En un comunicado oficial, la cartera china detalló que, de acuerdo con los resultados de la pesquisa, las medidas adoptadas por la administración de la presidenta Claudia Sheinbaum representan prácticas erróneas de unilateralismo y proteccionismo. La investigación fue abierta al amparo de la Ley de Comercio Exterior de China y su reglamento sobre barreras al comercio exterior, después de que México planteara un paquete de gravámenes dirigido a mercancías de naciones asiáticas con las que no mantiene acuerdos comerciales vigentes.
La tensión surge en un contexto donde México sostiene que los aranceles, que oscilan entre el 5 y el 50 por ciento, son medidas de aplicación general y no están dirigidas específicamente contra China.

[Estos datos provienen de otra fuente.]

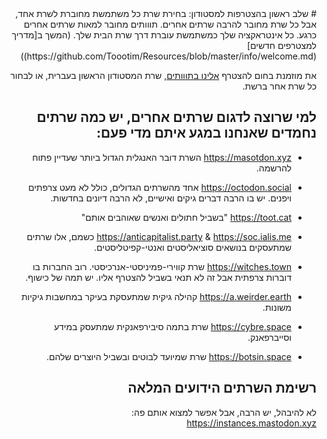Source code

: <div dir="rtl">
#  שלב ראשון בהצטרפות למסטודון: בחירת שרת
כל משתמשת מחוברת לשרת אחד, אבל כל שרת מחובר להרבה שרתים אחרים. תווותים מחובר למאות שרתים אחרים כרגע. כל אינטראקציה שלך כמשתמשת עוברת דרך שרת הבית שלך. (המשך ב[מדריך למצטרפים חדשים](https://github.com/Toootim/Resources/blob/master/info/welcome.md))

את מוזמנת בחום להצטרף [אלינו בתווותים](https://tooot.im), שרת המסטודון הראשון בעברית, או לבחור כל שרת אחר ברשת.

## למי שרוצה לדגום שרתים אחרים, יש כמה שרתים נחמדים שאנחנו במגע איתם מדי פעם:


- https://masotdon.xyz 
השרת דובר האנגלית הגדול ביותר שעדיין פתוח להרשמה.

- https://octodon.social
אחד מהשרתים הגדולים, כולל לא מעט צרפתים ויפנים. יש בו הרבה דברים גיקים ואישיים, לא הרבה דיונים בחדשות.

- https://toot.cat
"בשביל חתולים ואנשים שאוהבים אותם"

- https://anticapitalist.party & https://soc.ialis.me
כשמם, אלו שרתים שמתעסקים בנושאים סוציאליסטים ואנטי-קפיטליסטים.

- https://witches.town
שרת קווירי-פמיניסטי-אנרכיסטי. רוב החברות בו דוברות צרפתית אבל זה לא תנאי בשביל להצטרף אליו. יש תמה של כישוף.

- https://a.weirder.earth
קהילה גיקית שמתעסקת בעיקר במחשבות גיקיות משונות.

- https://cybre.space
שרת בתמה סיבירפאנקית שמתעסק במידע וסייברפאנק.

- https://botsin.space
שרת שמיועד לבוטים ובשביל היוצרים שלהם.

## רשימת השרתים הידועים המלאה
לא להיבהל, יש הרבה, אבל אפשר למצוא אותם פה: https://instances.mastodon.xyz

</div>
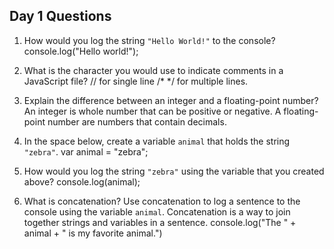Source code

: ## Day 1 Questions

1. How would you log the string `"Hello World!"` to the console?
console.log("Hello world!");


1. What is the character you would use to indicate comments in a JavaScript file?
// for single line
/* */ for multiple lines.

1. Explain the difference between an integer and a floating-point number?
An integer is whole number that can be positive or negative. A floating-point number are numbers that contain decimals.

1. In the space below, create a variable `animal` that holds the string `"zebra"`.
var animal = "zebra";

1. How would you log the string `"zebra"` using the variable that you created above?
console.log(animal);

1. What is concatenation? Use concatenation to log a sentence to the console using the variable `animal`.
Concatenation is a way to join together strings and variables in a sentence.
console.log("The " + animal + " is my favorite animal.")

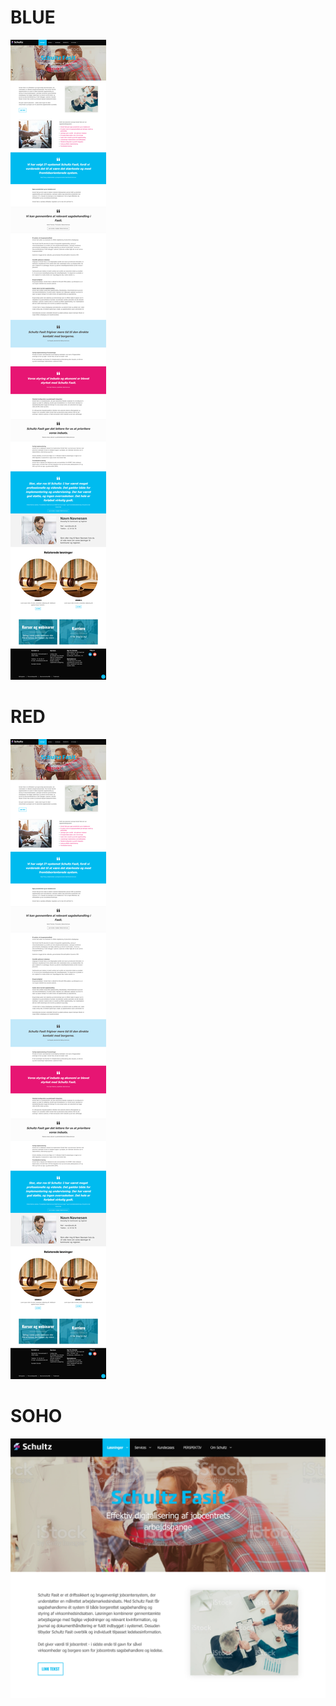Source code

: 
# BLUE
![Blue Version][blue]
# RED
![Red Version][red]
# SOHO
![Red Version][soho]

[blue]: images/blue.png "Red"
[red]: images/blue.png "Blue"
[soho]: images/soho-gothic-pro.png "Soho Gothic Pro"
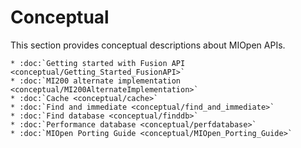 Conceptual
=============

This section provides conceptual descriptions about MIOpen APIs.

    * :doc:`Getting started with Fusion API <conceptual/Getting_Started_FusionAPI>`
    * :doc:`MI200 alternate implementation <conceptual/MI200AlternateImplementation>`
    * :doc:`Cache <conceptual/cache>`
    * :doc:`Find and immediate <conceptual/find_and_immediate>`
    * :doc:`Find database <conceptual/finddb>`
    * :doc:`Performance database <conceptual/perfdatabase>`
    * :doc:`MIOpen Porting Guide <conceptual/MIOpen_Porting_Guide>`

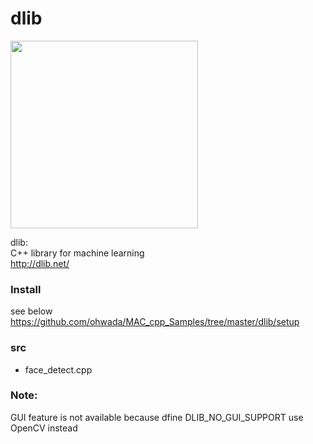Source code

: dlib
===============

<image src="https://raw.githubusercontent.com/ohwada/MAC_cpp_Samples/master/dlib/screenshots/face_detect.png" width="300" /> <br/>


dlib:  
C++ library for machine learning  
http://dlib.net/  


### Install 
see below   
https://github.com/ohwada/MAC_cpp_Samples/tree/master/dlib/setup


### src  
- face_detect.cpp


### Note:
GUI feature is not available
because dfine DLIB_NO_GUI_SUPPORT
use OpenCV instead
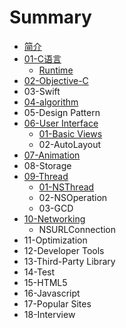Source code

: # Summary

* [简介](README.md)
* [01-C语言](chapter1.md)
    * [Runtime](runtime.md)
* [02-Objective-C](02-objective-c.md)
* 03-Swift
* [04-algorithm](10-algorithm.md)
* 05-Design Pattern
* [06-User Interface](03-user-interface.md)
    * [01-Basic Views](sa.md)
    * 02-AutoLayout
* [07-Animation](05-animation.md)
* 08-Storage
* [09-Thread](09-thread.md)
    * [01-NSThread](nsthread.md)
    * 02-NSOperation
    * 03-GCD
* [10-Networking](10-networking.md)
    * NSURLConnection
* 11-Optimization
* 12-Developer Tools
* 13-Third-Party Library
* 14-Test
* 15-HTML5
* 16-Javascript
* 17-Popular Sites
* 18-Interview

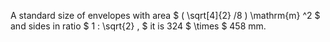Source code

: A standard size of envelopes with area
$ ( \sqrt[4]{2} /8 ) \mathrm{m} ^2 $ and sides in ratio
$ 1 : \sqrt{2} , $ it is 324 $ \times $ 458 mm.
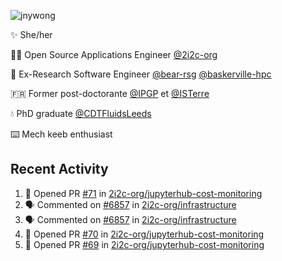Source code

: ![jnywong](https://readme-typing-svg.demolab.com/?font=Intel+One+Mono&size=36&duration=3000&pause=1000&color=6bc46d&vCenter=true&width=170&lines=jnywong)

✨ She/her

👩‍💻 Open Source Applications Engineer [@2i2c-org](https://2i2c.org/)

🐻 Ex-Research Software Engineer [@bear-rsg](https://github.com/bear-rsg) [@baskerville-hpc](https://github.com/baskerville-hpc) 

🇫🇷 Former post-doctorante [@IPGP](https://github.com/IPGP) et [@ISTerre](https://www.isterre.fr/) 

💧 PhD graduate [@CDTFluidsLeeds](https://fluid-dynamics.leeds.ac.uk/) 

⌨️ Mech keeb enthusiast 

## Recent Activity 

<!--START_SECTION:activity-->
1. 💪 Opened PR [#71](undefined) in [2i2c-org/jupyterhub-cost-monitoring](https://github.com/2i2c-org/jupyterhub-cost-monitoring)
2. 🗣 Commented on [#6857](https://github.com/2i2c-org/infrastructure/issues/6857#issuecomment-3414985072) in [2i2c-org/infrastructure](https://github.com/2i2c-org/infrastructure)
3. 🗣 Commented on [#6857](https://github.com/2i2c-org/infrastructure/issues/6857#issuecomment-3414884498) in [2i2c-org/infrastructure](https://github.com/2i2c-org/infrastructure)
4. 💪 Opened PR [#70](undefined) in [2i2c-org/jupyterhub-cost-monitoring](https://github.com/2i2c-org/jupyterhub-cost-monitoring)
5. 💪 Opened PR [#69](undefined) in [2i2c-org/jupyterhub-cost-monitoring](https://github.com/2i2c-org/jupyterhub-cost-monitoring)
<!--END_SECTION:activity-->

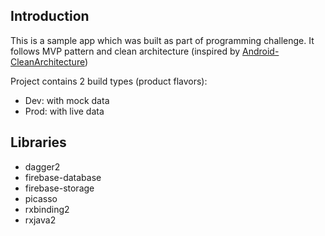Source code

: ## Introduction
This is a sample app which was built as part of programming challenge.
It follows MVP pattern and clean architecture (inspired by [Android-CleanArchitecture](https://github.com/android10/Android-CleanArchitecture))

Project contains 2 build types (product flavors):
* Dev: with mock data
* Prod: with live data

## Libraries
* dagger2
* firebase-database
* firebase-storage
* picasso
* rxbinding2
* rxjava2

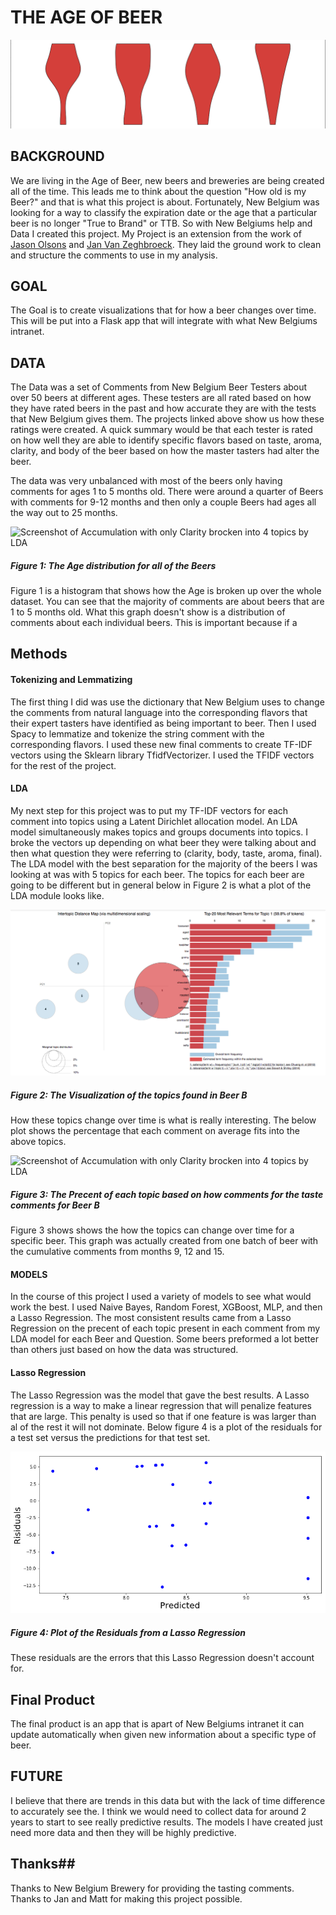 # THE AGE OF BEER #

![Beer glasses graph](Images/Accumulation_Clarity_4Topics.png)


## BACKGROUND ##
We are living in the Age of Beer, new beers and breweries are being created all of the time. This leads me to think about the question "How old is my Beer?" and that is what this project is about. Fortunately, New Belgium was looking for a way to classify the expiration date or the age that a particular beer is no longer "True to Brand" or TTB. So with New Belgiums help and Data I created this project. My Project is an extension from the work of [Jason Olsons](https://github.com/Jason-Olson/Scoring-Beer-For-New-Belgium) and [Jan Van Zeghbroeck](https://github.com/janvanzeghbroeck/Seeing-Taste). They laid the ground work to clean and structure the comments to use in my analysis.

## GOAL ##
The Goal is to create visualizations that for how a beer changes over time. This will be put into a Flask app that will integrate with what New Belgiums intranet.

## DATA ##
The Data was a set of Comments from New Belgium Beer Testers about over 50 beers at different ages. These testers are all rated based on how they have rated beers in the past and how accurate they are with the tests that New Belgium gives them. The projects linked above show us how these ratings were created. A quick summary would be that each tester is rated on how well they are able to identify specific flavors based on taste, aroma, clarity, and body of the beer based on how the master tasters had alter the beer.

The data was very unbalanced with most of the beers only having comments for ages 1 to 5 months old. There were around a quarter of Beers with comments for 9-12 months and then only a couple Beers had ages all the way out to 25 months.

 ![Screenshot of Accumulation with only Clarity brocken into 4 topics by LDA](Images/Age_Distribution.png)

##### Figure 1: The Age distribution for all of the Beers #####

Figure 1 is a histogram that shows how the Age is broken up over the whole dataset. You can see that the majority of comments are about beers that are 1 to 5 months old. What this graph doesn't show is a distribution of comments about each individual beers. This is important because if a

## Methods ##

#### Tokenizing and Lemmatizing #####
The first thing I did was use the dictionary that New Belgium uses to change the comments from natural language into the corresponding flavors that their expert tasters have identified as being important to beer. Then I used Spacy to lemmatize and tokenize the string comment with the corresponding flavors. I used these new final comments to create TF-IDF vectors using the Sklearn library TfidfVectorizer. I used the TFIDF vectors for the rest of the project.

#### LDA ####

My next step for this project was to put my TF-IDF vectors for each comment into topics using a Latent Dirichlet allocation model. An LDA model simultaneously makes topics and groups documents into topics. I broke the vectors up depending on what beer they were talking about and then what question they were referring to (clarity, body, taste, aroma, final). The LDA model with the best separation for the majority of the beers I was looking at was with 5 topics for each beer. The topics for each beer are going to be different but in general below in Figure 2 is what a plot of the LDA module looks like.

 ![PLDAvis](Images/ScreenShot.png)
##### Figure 2: The Visualization of the topics found in Beer B #####

How these topics change over time is what is really interesting. The below plot shows the percentage that each comment on average fits into the above topics.

 ![Screenshot of Accumulation with only Clarity brocken into 4 topics by LDA](Images/B_Taste_Topics_percent.png)

##### Figure 3: The Precent of each topic based on how comments for the taste comments for Beer B #####

Figure 3 shows shows the how the topics can change over time for a specific beer. This graph was actually created from one batch of beer with the cumulative comments from months 9, 12 and 15.

#### MODELS ####
In the course of this project I used a variety of models to see what would work the best. I used Naive Bayes, Random Forest, XGBoost, MLP, and then a Lasso Regression. The most consistent results came from a Lasso Regression on the precent of each topic present in each comment from my LDA model for each Beer and Question. Some beers preformed a lot better than others just based on how the data was structured.

#### Lasso Regression ####
The Lasso Regression was the model that gave the best results. A Lasso regression is a way to make a linear regression that will penalize features that are large. This penalty is used so that if one feature is was larger than al of the rest it will not dominate. Below figure 4 is a plot of the residuals for a test set versus the predictions for that test set.

![Residuals](Images/Risidual_plot.png)
##### Figure 4: Plot of the Residuals from a Lasso Regression #####

These residuals are the errors that this Lasso Regression doesn't account for.

## Final Product ##
The final product is an app that is apart of New Belgiums intranet it can update automatically when given new information about a specific type of beer.

## FUTURE ##
I believe that there are trends in this data but with the lack of time difference to accurately see the. I think we would need to collect data for around 2 years to start to see really predictive results. The models I have created just need more data and then they will be highly predictive.

## Thanks##
Thanks to New Belgium Brewery for providing the tasting comments. Thanks to Jan and Matt for making this project possible.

No obstante, Pekín califica la estrategia como un obstáculo para el acceso al mercado y la operación de empresas extranjeras en el país latinoamericano. El Ministerio de Comercio también mencionó que algunas medidas no arancelarias previas, como requisitos complejos de inspección aduanera, podrían restringir adicionalmente la inversión y las operaciones comerciales.
Los sectores afectados por los incrementos arancelarios incluyen industrias como la textil, el aluminio y los plásticos, abarcando un total de 1,463 productos. Aunque China ha expresado su esperanza de que México corrija estas prácticas, la conclusión de la investigación marca un nuevo capítulo en la relación económica bilateral, ocurriendo en vísperas de la revisión del Tratado entre México, Estados Unidos y Canadá (T-MEC).
Hasta el momento, el gobierno chino no ha anunciado represalias concretas, pero ha reiterado en diversas ocasiones su postura de que podría actuar para salvaguardar los derechos e intereses de su nación. Analistas señalan que esta disputa comercial se desarrolla bajo el escrutinio de Estados Unidos y ante la creciente presión sobre las relaciones comerciales en la región, lo que podría influir en las próximas negociaciones trilaterales.